__What is being asked__
Reproduce the material verbatim, limited to the stretch from the line containing "order: Scleractinia" through the line containing "order: Apodiformes", both included.

▬▬▬

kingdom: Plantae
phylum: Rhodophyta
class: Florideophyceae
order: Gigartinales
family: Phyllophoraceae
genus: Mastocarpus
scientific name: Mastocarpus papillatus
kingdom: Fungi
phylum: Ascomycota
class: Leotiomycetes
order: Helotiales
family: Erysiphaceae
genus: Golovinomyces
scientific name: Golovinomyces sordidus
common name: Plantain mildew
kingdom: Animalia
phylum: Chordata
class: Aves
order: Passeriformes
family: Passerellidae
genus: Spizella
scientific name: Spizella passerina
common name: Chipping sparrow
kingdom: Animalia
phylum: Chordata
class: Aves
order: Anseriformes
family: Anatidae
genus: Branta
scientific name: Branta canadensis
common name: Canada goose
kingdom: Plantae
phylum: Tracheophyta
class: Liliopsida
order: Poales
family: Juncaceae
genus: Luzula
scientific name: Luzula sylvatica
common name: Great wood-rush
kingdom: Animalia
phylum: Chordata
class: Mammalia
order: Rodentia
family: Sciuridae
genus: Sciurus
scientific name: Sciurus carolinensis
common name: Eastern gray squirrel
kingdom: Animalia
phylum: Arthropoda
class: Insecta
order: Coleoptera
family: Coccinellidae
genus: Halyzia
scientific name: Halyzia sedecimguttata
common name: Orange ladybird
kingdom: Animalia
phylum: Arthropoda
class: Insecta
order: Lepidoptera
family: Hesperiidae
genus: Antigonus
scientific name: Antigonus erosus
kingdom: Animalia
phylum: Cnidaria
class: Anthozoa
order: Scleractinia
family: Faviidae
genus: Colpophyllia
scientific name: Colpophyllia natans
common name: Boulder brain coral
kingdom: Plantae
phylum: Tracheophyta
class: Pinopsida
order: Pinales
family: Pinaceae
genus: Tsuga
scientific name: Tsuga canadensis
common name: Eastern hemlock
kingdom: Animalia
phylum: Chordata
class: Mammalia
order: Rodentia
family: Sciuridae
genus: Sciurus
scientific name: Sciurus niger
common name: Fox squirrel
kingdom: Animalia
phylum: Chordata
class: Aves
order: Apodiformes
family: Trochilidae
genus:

▬▬▬

__Output below__
order: Scleractinia
family: Faviidae
genus: Colpophyllia
scientific name: Colpophyllia natans
common name: Boulder brain coral
kingdom: Plantae
phylum: Tracheophyta
class: Pinopsida
order: Pinales
family: Pinaceae
genus: Tsuga
scientific name: Tsuga canadensis
common name: Eastern hemlock
kingdom: Animalia
phylum: Chordata
class: Mammalia
order: Rodentia
family: Sciuridae
genus: Sciurus
scientific name: Sciurus niger
common name: Fox squirrel
kingdom: Animalia
phylum: Chordata
class: Aves
order: Apodiformes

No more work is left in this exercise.